My body instinctively tightens in anticipation of a fight. No one challenges the Alpha.

“Can’t watch her every second,” Killian retorts. He’s not even pissed. Not at Darragh at least. He’s glowering at me.

Darragh frowns at Killian’s answer.

“You want me to keep her locked up?” Killian asks with a toss of his shoulder.

An old fear blooms in my chest, and a vague memory—a coarse and demanding voice at our front door. Mom hustling me into the closet, shutting the door, and dragging the bureau across it. Snarls and whimpers and creaking springs. Mom letting me out, her hands shaking, and the bedroom stinking of shame, strange male, and human tobacco. Despite the hot afternoon sun, I shiver.

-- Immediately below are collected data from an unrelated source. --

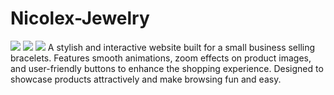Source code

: # Nicolex-Jewelry
<img src="https://i.ibb.co/fYmjK7jV/bandicam-2025-07-05-03-01-19-140.jpg">
<img src="https://i.ibb.co/gMx1C0HG/bandicam-2025-07-05-03-01-28-084.jpg">
<img src="https://i.ibb.co/RGdyKBxm/bandicam-2025-07-05-03-01-39-930.jpg">
A stylish and interactive website built for a small business selling bracelets. Features smooth animations, zoom effects on product images, and user-friendly buttons to enhance the shopping experience. Designed to showcase products attractively and make browsing fun and easy.
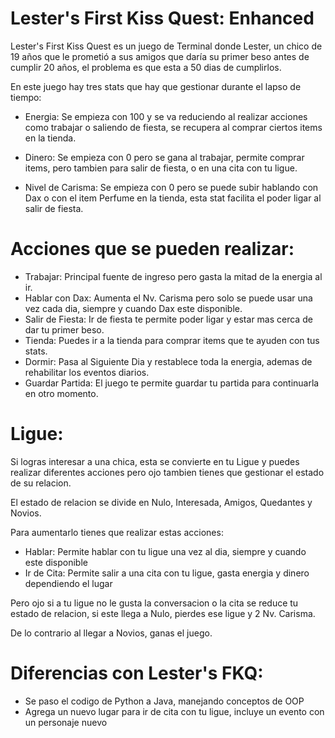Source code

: # Lester's First Kiss Quest: Enhanced

Lester's First Kiss Quest es un juego de Terminal donde Lester, un chico de 19 años que le prometió
a sus amigos que daría su primer beso antes de cumplir 20 años, el problema es que esta a 50 dias de
cumplirlos.

En este juego hay tres stats que hay que gestionar durante el lapso de tiempo:

- Energia: Se empieza con 100 y se va reduciendo al realizar acciones como trabajar
o saliendo de fiesta, se recupera al comprar ciertos items en la tienda.

- Dinero: Se empieza con 0 pero se gana al trabajar, permite comprar items, pero
tambien para salir de fiesta, o en una cita con tu ligue.

- Nivel de Carisma: Se empieza con 0 pero se puede subir hablando con Dax o con
el item Perfume en la tienda, esta stat facilita el poder ligar al salir de fiesta.

# Acciones que se pueden realizar:

- Trabajar: Principal fuente de ingreso pero gasta la mitad de la energia al ir.
- Hablar con Dax: Aumenta el Nv. Carisma pero solo se puede usar una vez cada dia,
siempre y cuando Dax este disponible.
- Salir de Fiesta: Ir de fiesta te permite poder ligar y estar mas cerca de dar tu
primer beso.
- Tienda: Puedes ir a la tienda para comprar items que te ayuden con tus stats.
- Dormir: Pasa al Siguiente Dia y restablece toda la energia, ademas de rehabilitar
los eventos diarios.
- Guardar Partida: El juego te permite guardar tu partida para continuarla en otro momento.

# Ligue:

Si logras interesar a una chica, esta se convierte en tu Ligue y puedes realizar 
diferentes acciones pero ojo tambien tienes que gestionar el estado de su 
relacion.

El estado de relacion se divide en Nulo, Interesada, Amigos, Quedantes y Novios.

Para aumentarlo tienes que realizar estas acciones:
- Hablar: Permite hablar con tu ligue una vez al dia, siempre y cuando este disponible
- Ir de Cita: Permite salir a una cita con tu ligue, gasta energia y dinero dependiendo
el lugar

Pero ojo si a tu ligue no le gusta la conversacion o la cita se reduce tu estado de relacion,
si este llega a Nulo, pierdes ese ligue y 2 Nv. Carisma.

De lo contrario al llegar a Novios, ganas el juego.

# Diferencias con Lester's FKQ:
- Se paso el codigo de Python a Java, manejando conceptos de OOP
- Agrega un nuevo lugar para ir de cita con tu ligue, incluye un evento con un personaje nuevo


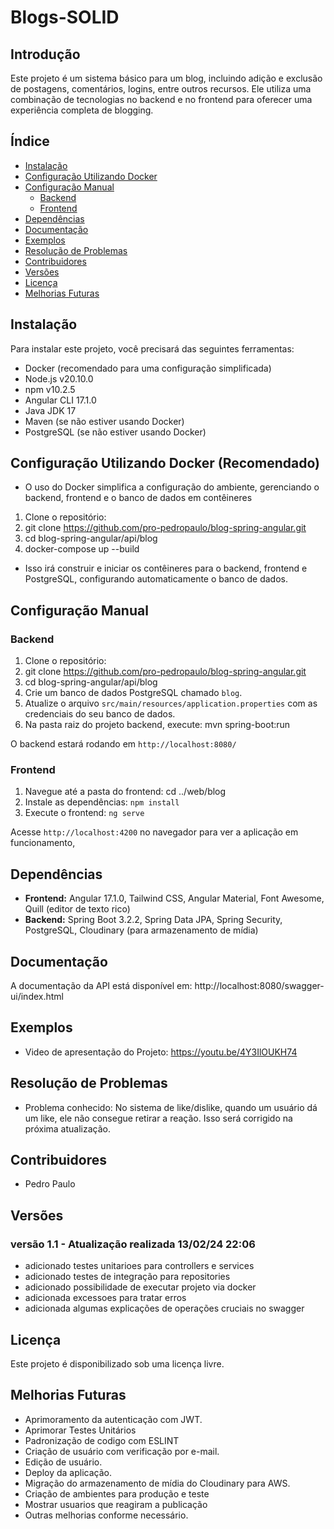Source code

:
# Blogs-SOLID

## Introdução
Este projeto é um sistema básico para um blog, incluindo adição e exclusão de postagens, comentários, logins, entre outros recursos. Ele utiliza uma combinação de tecnologias no backend e no frontend para oferecer uma experiência completa de blogging.

## Índice
- [Instalação](#instalação)
- [Configuração Utilizando Docker](#Configuração-Utilizando-Docker-(recomendado))
- [Configuração Manual](#Configuração-Manual)
  - [Backend](#backend)
  - [Frontend](#frontend)
- [Dependências](#dependências)
- [Documentação](#documentação)
- [Exemplos](#exemplos)
- [Resolução de Problemas](#resolução-de-problemas)
- [Contribuidores](#contribuidores)
- [Versões](#versões)
- [Licença](#licença)
- [Melhorias Futuras](#melhorias-futuras)

## Instalação
Para instalar este projeto, você precisará das seguintes ferramentas:
- Docker (recomendado para uma configuração simplificada)
- Node.js v20.10.0
- npm v10.2.5
- Angular CLI 17.1.0
- Java JDK 17
- Maven (se não estiver usando Docker)
- PostgreSQL (se não estiver usando Docker)

## Configuração Utilizando Docker (Recomendado)

- O uso do Docker simplifica a configuração do ambiente, gerenciando o backend, frontend e o banco de dados em contêineres

1. Clone o repositório:
2. git clone https://github.com/pro-pedropaulo/blog-spring-angular.git
3. cd blog-spring-angular/api/blog
4. docker-compose up --build

- Isso irá construir e iniciar os contêineres para o backend, frontend e PostgreSQL, configurando automaticamente o banco de dados.

## Configuração Manual

### Backend
1. Clone o repositório:
2. git clone https://github.com/pro-pedropaulo/blog-spring-angular.git
3. cd blog-spring-angular/api/blog
4. Crie um banco de dados PostgreSQL chamado `blog`.
5. Atualize o arquivo `src/main/resources/application.properties` com as credenciais do seu banco de dados.
6. Na pasta raiz do projeto backend, execute:
mvn spring-boot:run


O backend estará rodando em `http://localhost:8080/`

### Frontend
1. Navegue até a pasta do frontend:
cd ../web/blog
2. Instale as dependências:
``npm install
``
3. Execute o frontend:
``ng serve
``

Acesse `http://localhost:4200` no navegador para ver a aplicação em funcionamento,

## Dependências
- **Frontend:** Angular 17.1.0, Tailwind CSS, Angular Material, Font Awesome, Quill (editor de texto rico)
- **Backend:** Spring Boot 3.2.2, Spring Data JPA, Spring Security, PostgreSQL, Cloudinary (para armazenamento de mídia)

## Documentação
A documentação da API está disponível em:  http://localhost:8080/swagger-ui/index.html

## Exemplos

- Video  de apresentação do Projeto:  https://youtu.be/4Y3IlOUKH74

## Resolução de Problemas
- Problema conhecido: No sistema de like/dislike, quando um usuário dá um like, ele não consegue retirar a reação. Isso será corrigido na próxima atualização.

## Contribuidores
- Pedro Paulo

## Versões
### versão 1.1 - Atualização realizada 13/02/24 22:06
- adicionado testes unitarioes para controllers e services
- adicionado testes de integração para repositories
- adicionado possibilidade de executar projeto via docker
- adicionada excessoes para tratar erros
- adicionada algumas explicações de operações cruciais no swagger

## Licença
Este projeto é disponibilizado sob uma licença livre.

## Melhorias Futuras
- Aprimoramento da autenticação com JWT.
- Aprimorar Testes Unitários
- Padronização de codigo com ESLINT
- Criação de usuário com verificação por e-mail.
- Edição de usuário.
- Deploy da aplicação.
- Migração do armazenamento de mídia do Cloudinary para AWS.
- Criação de ambientes para produção e teste
- Mostrar usuarios que reagiram a publicação
- Outras melhorias conforme necessário.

“No. She wouldn’t like that,” Darragh says. Who would like that?

“I could put her in with Cheryl,” Killian offers. “She’d keep her in line.”

Cheryl is the alpha female and Haisley’s mother. She’s mean. Since I was little, she’s always called me a baby doll, patting my cheek and pulling at my curls to make them spring. She does it hard, so it hurts.

Darragh scans my face. I’m careful not to make eye contact. “No,” he says. “That won’t work.”

I blink fast so the tears don’t come. This is existence in Quarry Pack in a nutshell. Lone females are voiceless, inconsequential things to be moved around like furniture. I hate this place. The crick in my neck begins to really ache.

“Well, I don’t know what you want me to do then.” Killian unwinds his towel and wipes his face and sweat-soaked hair. “I can punish her.”

Darragh growls so loud that three cabins away, a female lets out a startled shriek and a door slams. Killian’s wolf snarls back, and both males stand taller and face off, their shoulders broadening, muscles tautening.

Every fiber of my being wants to run, but with two alphas looming over me—and after this, I have no doubt that Darragh is a born alpha, too, even if he’s not the leader of any pack—my stupid instincts won’t let me do anything but cower.